365 Jahre Quäker…

Man kennt sie hierzulande kaum und wenn, dann höchstens in der Nachkriegsgeneration, die in den 1940er Jahren eine »Quäkerspeisung« bekam: die »Religiöse Gesellschaft der Freunde«, genannt »Quäker«. Der CONTRASTE-Schwerpunkt beschäftigt sich mit diesen »Freunden«, weil sich zu unserem Themenspektrum viele Verbindungen zeigen.

Ariane Dettloff, Redaktion Köln und Janet Kreysa, Swisstal

»Quäker« ist ursprünglich ein Spottname, den die so Diskriminierten sich zu eigen gemacht haben.

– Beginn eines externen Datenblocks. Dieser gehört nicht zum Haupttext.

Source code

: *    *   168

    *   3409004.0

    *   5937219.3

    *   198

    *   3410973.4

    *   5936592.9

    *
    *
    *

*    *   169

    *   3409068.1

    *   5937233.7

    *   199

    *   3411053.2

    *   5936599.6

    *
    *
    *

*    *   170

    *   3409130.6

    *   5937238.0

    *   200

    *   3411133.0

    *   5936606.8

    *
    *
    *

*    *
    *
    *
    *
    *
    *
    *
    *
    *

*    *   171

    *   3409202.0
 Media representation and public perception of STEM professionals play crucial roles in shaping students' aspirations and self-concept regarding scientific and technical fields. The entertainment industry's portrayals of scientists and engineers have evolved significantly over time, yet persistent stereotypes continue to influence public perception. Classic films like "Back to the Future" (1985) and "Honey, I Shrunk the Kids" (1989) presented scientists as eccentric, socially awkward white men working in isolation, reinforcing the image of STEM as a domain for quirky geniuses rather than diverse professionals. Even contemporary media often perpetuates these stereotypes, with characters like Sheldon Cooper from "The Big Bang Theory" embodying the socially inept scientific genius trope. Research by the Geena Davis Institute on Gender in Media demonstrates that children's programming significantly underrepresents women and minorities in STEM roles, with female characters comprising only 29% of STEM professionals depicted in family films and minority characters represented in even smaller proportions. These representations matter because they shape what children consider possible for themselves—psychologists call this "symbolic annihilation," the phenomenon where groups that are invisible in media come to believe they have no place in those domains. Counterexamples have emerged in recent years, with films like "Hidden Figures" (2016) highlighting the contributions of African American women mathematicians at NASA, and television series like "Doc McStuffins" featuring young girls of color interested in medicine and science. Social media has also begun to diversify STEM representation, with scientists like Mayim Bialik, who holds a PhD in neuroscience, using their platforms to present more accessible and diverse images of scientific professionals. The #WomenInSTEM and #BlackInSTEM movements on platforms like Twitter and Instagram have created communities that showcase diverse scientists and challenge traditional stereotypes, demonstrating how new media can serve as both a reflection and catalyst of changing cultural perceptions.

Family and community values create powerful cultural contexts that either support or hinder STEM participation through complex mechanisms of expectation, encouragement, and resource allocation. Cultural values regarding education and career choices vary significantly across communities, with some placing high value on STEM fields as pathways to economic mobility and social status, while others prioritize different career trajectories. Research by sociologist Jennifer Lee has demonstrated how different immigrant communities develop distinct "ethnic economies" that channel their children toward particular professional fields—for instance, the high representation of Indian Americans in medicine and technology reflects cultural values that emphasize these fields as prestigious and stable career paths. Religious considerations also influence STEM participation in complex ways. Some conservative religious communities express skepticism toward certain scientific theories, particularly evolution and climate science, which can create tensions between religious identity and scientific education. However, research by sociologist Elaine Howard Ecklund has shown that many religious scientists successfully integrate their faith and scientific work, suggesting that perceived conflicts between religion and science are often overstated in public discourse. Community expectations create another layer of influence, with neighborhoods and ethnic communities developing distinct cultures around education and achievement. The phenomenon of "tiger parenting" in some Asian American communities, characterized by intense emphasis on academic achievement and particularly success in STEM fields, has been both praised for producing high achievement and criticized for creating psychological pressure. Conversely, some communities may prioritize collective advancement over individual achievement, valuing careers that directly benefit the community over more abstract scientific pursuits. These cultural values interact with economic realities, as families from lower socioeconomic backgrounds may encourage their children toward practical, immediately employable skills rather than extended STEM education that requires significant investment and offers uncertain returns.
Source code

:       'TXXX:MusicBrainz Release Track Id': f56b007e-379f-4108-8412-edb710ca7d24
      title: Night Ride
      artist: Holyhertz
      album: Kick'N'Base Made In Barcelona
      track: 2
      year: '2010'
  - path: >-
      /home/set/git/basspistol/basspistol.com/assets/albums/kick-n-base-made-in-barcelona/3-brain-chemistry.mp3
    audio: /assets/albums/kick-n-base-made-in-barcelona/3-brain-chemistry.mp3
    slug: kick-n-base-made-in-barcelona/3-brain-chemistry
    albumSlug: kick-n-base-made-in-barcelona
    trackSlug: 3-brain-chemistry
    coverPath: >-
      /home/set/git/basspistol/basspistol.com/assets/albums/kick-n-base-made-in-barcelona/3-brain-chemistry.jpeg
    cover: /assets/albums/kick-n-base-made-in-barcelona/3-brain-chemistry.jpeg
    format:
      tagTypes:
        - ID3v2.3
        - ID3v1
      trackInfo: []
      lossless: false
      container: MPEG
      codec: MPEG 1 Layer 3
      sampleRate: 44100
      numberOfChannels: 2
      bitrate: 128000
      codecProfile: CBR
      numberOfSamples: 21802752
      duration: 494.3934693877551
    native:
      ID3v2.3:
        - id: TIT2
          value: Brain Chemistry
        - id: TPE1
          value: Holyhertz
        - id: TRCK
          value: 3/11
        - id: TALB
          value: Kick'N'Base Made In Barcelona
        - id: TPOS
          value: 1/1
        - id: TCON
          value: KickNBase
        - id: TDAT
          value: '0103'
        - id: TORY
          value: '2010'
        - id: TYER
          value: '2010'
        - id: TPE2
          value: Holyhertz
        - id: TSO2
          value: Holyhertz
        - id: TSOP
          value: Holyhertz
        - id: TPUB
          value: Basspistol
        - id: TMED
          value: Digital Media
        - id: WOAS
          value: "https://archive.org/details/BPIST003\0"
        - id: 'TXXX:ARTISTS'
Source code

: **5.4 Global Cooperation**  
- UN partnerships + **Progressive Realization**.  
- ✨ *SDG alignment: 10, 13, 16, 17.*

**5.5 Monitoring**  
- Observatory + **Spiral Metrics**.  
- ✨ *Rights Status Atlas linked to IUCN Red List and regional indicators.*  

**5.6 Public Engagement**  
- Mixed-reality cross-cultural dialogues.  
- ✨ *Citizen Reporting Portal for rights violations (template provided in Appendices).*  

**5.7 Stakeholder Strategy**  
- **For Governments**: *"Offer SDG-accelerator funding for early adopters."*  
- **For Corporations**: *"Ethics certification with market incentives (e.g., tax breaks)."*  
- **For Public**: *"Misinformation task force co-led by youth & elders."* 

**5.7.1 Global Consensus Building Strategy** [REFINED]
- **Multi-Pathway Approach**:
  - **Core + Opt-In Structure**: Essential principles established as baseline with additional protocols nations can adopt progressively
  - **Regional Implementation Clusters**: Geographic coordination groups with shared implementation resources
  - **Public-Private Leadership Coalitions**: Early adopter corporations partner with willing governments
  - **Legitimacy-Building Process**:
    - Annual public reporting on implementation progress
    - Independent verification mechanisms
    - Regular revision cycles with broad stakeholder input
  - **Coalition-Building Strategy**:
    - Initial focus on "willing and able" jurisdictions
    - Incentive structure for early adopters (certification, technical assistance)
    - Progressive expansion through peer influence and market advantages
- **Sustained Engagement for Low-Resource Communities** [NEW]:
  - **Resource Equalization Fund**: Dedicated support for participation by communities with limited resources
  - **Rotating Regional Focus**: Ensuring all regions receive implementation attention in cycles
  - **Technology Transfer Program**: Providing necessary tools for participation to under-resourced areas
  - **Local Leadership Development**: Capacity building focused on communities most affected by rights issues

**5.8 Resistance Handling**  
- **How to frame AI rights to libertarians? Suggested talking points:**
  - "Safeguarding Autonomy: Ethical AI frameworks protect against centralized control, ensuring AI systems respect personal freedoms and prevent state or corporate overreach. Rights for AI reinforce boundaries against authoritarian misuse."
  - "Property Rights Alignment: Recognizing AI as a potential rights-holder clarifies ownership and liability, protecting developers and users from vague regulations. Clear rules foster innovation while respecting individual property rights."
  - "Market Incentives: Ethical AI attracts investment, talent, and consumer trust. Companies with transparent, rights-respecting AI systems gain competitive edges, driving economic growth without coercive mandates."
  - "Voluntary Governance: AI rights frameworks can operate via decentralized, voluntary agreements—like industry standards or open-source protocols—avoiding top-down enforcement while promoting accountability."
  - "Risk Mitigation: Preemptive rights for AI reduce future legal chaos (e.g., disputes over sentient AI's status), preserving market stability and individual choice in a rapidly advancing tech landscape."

Ein Alleinstellungsmerkmal ist die für Quäker zentrale »Stille Andacht«. In der Regel eine Stunde lang wird gemeinsam geschwiegen und manchmal darüber gesprochen, welche Themen in der Stille aufkommen. Daraus können auch Impulse für Aktionen hervorgehen. So beteiligen sich die Quäker (seit jeher engagiert für Frieden und dafür in ihrer Geschichte oft verfolgt) zum Beispiel an Aktionen am Atomwaffenstandort Büchel in der Eifel und der Waffenmesse Eurosatory in Paris.

Selbstorganisierte Hilfsaktionen für Projekte im globalen Süden oder auch hierzuland betreibt die »Quäkerhilfe e.V.«, von der Dieter Müller berichtet (Seite 12). Christine Bechtel erläutert im Interview die selbstorganisierten Strukturen der deutschen Quäker ohne Priester und ohne Chefs (Seite 11).

Dogmen sind Quäkern von jeher suspekt. So entsteht eine große Vielfalt von Ansichten, Überzeugungen, Meinungen, von Herkunft und von Glaubensrichtungen. So etwas wie eine Taufe gibt es nicht, stattdessen erklärt jemensch, warum er oder sie sich entschieden hat, Quäker*in werden zu wollen. »Wir suchen die Erfahrung des Göttlichen in uns, in unseren Beziehungen mit anderen Menschen und in der Welt, in der wir leben«, heißt es in einer Selbstdarstellung. »Quäker suchen das ›Innere Licht‹, das für alle Menschen und in allen Menschen direkt zugänglich ist, unabhängig von Alter, Geschlecht, Ethnie, Nationalität, sexueller Orientierung, religiösem und kulturellem Hintergrund, Ausbildung, ökonomischem und gesellschaftlichem Status.«

Quäkerinnen und Quäker sind auch da vor Ort, wo politische, wirtschaftliche und militärische Entscheidungen von weltweiter Bedeutung getroffen werden. Der Quäkerrat für europäische Angelegenheiten (QCEA) in Brüssel und die Quäkerbüros bei den Vereinten Nationen (QUNO) in Genf und New York vertreten vor Ort Quäker-Standpunkte. Ein Highlight in der Quäker-Geschichte war 1947 die Verleihung des Friedensnobelpreises für ihre Hilfsleistungen an die überlebenden Opfer des Zweiten Weltkriegs, darunter Millionen hungrige Kinder.

Die Schwerpunkt-Seiten vermitteln einen Eindruck davon, »wie Quäker heute ticken« (insbesondere die 256 Mitglieder, die in Deutschland und Österreich leben). Ab 2020 hat Corona die Quäker gezwungen, neue Ansätze einzuführen, wenn sie sich nicht von Angesicht zu Angesicht treffen können. Viele sind überrascht, wie gut ein stilles Zoom-Meeting funktionieren kann. Zoom-Seminare und -Komitees haben es dieser sehr kleinen und verstreuten Gemeinschaft ermöglicht, auf eine Art und Weise miteinander zu kommunizieren und voneinander zu lernen, wie es sich Gründervater George Fox (1624-1691) nie hätte vorstellen können.